- **Source material**:
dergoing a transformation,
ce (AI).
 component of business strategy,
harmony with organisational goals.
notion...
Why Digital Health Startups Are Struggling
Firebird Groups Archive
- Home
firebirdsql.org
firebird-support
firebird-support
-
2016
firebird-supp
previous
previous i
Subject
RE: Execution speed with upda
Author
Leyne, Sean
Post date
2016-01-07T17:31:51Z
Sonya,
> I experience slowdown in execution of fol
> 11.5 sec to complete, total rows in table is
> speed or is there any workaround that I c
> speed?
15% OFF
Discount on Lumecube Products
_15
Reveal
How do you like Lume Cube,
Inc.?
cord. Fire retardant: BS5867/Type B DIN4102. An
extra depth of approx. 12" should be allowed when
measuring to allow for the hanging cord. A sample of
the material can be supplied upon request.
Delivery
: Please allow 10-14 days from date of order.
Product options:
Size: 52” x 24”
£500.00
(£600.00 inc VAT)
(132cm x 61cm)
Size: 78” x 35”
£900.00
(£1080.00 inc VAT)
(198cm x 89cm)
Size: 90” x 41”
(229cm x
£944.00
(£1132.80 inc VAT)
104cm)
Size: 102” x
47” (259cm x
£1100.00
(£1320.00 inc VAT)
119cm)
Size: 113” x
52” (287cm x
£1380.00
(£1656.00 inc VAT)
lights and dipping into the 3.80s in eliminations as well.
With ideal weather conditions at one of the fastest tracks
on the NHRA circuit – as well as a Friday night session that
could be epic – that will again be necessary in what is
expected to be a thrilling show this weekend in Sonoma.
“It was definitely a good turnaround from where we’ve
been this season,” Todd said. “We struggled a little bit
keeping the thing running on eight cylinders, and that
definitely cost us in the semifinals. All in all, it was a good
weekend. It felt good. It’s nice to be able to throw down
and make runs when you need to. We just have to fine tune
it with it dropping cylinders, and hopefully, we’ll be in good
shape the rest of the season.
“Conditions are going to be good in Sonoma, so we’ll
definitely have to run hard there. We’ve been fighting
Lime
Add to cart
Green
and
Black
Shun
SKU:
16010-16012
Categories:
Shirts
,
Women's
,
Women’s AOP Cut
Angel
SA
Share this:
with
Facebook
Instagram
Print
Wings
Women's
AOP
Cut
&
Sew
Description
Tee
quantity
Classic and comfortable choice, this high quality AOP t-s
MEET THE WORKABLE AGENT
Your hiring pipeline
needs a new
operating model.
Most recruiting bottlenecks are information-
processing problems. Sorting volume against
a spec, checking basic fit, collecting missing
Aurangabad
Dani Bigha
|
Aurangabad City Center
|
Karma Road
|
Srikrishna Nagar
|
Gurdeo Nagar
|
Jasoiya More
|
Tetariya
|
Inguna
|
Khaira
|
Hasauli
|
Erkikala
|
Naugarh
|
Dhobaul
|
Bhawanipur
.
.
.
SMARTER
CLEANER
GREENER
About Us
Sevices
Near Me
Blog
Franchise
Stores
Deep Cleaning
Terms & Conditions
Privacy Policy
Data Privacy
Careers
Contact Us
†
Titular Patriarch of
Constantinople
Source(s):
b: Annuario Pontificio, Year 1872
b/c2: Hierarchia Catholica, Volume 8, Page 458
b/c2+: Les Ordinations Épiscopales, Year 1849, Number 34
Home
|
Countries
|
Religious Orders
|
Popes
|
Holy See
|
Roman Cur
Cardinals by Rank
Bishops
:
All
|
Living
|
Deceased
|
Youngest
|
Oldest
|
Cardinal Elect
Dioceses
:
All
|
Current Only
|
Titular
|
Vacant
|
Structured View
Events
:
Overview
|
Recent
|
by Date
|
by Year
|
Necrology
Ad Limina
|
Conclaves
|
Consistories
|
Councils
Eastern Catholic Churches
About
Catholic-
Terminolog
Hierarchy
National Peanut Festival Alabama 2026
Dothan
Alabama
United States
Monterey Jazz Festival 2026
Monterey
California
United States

- **Exercise details**:
Would you copy every line from the listing above that has the string "Festival" in it?

- **Task solution**:
National Peanut Festival Alabama 2026
Monterey Jazz Festival 2026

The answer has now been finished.